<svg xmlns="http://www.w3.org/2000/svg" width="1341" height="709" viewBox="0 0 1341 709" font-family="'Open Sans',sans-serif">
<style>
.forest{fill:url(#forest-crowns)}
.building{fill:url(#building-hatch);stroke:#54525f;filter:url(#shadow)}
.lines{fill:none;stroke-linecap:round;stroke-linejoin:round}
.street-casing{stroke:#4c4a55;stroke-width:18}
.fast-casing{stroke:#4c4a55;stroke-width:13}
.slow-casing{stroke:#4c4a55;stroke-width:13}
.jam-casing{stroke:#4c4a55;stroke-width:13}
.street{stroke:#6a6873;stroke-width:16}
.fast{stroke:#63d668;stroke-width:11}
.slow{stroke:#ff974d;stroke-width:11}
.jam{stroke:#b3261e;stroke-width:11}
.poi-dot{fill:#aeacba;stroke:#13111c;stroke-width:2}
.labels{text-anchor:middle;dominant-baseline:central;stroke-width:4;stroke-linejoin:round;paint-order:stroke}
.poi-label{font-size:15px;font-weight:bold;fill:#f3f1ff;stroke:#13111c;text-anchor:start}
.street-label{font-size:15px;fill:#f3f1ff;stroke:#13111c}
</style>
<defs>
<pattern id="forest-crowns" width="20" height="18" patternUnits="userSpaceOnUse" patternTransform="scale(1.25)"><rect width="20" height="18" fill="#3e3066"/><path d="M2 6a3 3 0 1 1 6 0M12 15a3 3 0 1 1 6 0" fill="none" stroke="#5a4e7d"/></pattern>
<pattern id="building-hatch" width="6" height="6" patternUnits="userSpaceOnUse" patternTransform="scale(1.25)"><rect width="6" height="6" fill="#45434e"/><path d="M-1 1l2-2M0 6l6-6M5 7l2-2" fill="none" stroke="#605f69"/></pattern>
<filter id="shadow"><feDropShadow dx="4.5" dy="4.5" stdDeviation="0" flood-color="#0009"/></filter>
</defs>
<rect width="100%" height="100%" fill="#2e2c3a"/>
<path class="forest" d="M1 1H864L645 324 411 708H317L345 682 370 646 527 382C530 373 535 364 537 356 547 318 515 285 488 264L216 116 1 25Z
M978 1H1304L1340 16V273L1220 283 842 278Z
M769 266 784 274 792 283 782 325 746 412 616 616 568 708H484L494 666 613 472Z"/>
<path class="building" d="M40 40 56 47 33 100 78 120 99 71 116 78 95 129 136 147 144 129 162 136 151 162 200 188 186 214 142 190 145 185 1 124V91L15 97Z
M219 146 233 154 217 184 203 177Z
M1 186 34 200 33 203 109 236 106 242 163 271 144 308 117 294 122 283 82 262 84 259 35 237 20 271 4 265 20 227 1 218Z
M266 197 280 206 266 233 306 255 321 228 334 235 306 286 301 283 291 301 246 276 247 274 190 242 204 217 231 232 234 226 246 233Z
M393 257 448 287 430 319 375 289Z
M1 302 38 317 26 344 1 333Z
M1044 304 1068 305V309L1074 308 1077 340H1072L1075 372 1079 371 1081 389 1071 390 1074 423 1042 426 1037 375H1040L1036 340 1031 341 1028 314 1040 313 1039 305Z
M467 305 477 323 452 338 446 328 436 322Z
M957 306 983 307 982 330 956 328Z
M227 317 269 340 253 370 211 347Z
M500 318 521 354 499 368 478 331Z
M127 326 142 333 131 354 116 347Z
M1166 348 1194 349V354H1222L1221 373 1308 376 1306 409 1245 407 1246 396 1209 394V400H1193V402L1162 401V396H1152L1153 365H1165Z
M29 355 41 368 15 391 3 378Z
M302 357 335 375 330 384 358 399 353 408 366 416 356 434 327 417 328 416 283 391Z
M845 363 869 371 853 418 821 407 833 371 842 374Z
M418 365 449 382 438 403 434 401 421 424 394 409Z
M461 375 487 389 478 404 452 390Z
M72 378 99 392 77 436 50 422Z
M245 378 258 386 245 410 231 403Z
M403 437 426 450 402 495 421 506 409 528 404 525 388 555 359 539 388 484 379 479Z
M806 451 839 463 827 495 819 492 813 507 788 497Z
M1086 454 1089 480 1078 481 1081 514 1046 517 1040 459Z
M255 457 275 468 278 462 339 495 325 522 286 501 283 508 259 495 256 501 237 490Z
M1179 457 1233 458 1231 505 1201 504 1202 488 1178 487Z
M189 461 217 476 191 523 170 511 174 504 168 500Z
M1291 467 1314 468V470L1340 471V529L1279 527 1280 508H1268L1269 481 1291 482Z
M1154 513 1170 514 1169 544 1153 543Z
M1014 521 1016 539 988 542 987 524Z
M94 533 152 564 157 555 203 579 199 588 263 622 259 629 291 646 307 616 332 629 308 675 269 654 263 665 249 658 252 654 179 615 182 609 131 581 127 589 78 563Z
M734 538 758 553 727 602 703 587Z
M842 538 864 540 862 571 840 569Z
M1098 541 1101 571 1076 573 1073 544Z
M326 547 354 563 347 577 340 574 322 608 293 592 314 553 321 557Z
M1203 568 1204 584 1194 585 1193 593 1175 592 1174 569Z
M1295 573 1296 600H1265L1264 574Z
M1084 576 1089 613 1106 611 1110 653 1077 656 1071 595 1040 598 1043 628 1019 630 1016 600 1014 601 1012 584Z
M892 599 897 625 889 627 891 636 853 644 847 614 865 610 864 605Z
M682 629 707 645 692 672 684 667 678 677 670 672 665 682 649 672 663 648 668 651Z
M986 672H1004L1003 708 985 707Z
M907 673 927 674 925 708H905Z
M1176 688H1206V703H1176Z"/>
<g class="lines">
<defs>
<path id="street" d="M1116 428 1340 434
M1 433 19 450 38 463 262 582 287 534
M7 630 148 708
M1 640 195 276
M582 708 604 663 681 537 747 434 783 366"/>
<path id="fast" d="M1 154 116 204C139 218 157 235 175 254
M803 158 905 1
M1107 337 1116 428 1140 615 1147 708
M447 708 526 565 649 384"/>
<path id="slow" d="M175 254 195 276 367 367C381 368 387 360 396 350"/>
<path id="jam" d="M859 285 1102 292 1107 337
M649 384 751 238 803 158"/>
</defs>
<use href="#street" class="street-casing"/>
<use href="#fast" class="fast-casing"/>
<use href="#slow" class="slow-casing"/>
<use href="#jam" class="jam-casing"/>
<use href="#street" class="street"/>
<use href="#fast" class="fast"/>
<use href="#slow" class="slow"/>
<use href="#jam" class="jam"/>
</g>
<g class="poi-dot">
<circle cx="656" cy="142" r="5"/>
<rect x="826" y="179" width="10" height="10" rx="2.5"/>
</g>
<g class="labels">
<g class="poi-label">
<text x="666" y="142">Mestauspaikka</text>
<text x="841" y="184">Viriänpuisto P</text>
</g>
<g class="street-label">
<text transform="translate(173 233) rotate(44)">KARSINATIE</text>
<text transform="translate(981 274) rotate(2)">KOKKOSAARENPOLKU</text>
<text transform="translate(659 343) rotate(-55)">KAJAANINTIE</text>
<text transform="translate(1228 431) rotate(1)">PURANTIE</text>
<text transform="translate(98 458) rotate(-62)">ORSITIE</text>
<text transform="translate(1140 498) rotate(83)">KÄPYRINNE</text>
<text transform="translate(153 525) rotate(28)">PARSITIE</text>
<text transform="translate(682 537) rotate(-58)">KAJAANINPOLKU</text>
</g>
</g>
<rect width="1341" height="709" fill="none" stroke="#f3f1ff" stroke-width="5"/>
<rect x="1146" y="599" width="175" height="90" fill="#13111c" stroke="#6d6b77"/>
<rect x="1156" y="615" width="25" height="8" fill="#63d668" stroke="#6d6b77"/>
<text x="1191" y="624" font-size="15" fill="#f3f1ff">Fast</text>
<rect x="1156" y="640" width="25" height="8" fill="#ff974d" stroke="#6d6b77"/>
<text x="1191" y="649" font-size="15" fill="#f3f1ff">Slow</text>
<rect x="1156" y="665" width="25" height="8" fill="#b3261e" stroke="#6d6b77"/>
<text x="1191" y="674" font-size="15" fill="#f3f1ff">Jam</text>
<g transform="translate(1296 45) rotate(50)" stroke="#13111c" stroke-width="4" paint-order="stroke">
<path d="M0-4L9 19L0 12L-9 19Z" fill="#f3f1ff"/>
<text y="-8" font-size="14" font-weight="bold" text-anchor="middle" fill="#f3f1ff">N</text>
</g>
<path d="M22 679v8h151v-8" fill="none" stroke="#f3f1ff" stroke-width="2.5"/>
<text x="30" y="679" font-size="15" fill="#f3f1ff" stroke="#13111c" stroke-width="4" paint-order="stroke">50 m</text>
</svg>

_ _ _ _ _

TASK PROMPT>
Reproduce each line from the records that contains the word "round".

RESPONSE>
.lines{fill:none;stroke-linecap:round;stroke-linejoin:round}
.labels{text-anchor:middle;dominant-baseline:central;stroke-width:4;stroke-linejoin:round;paint-order:stroke}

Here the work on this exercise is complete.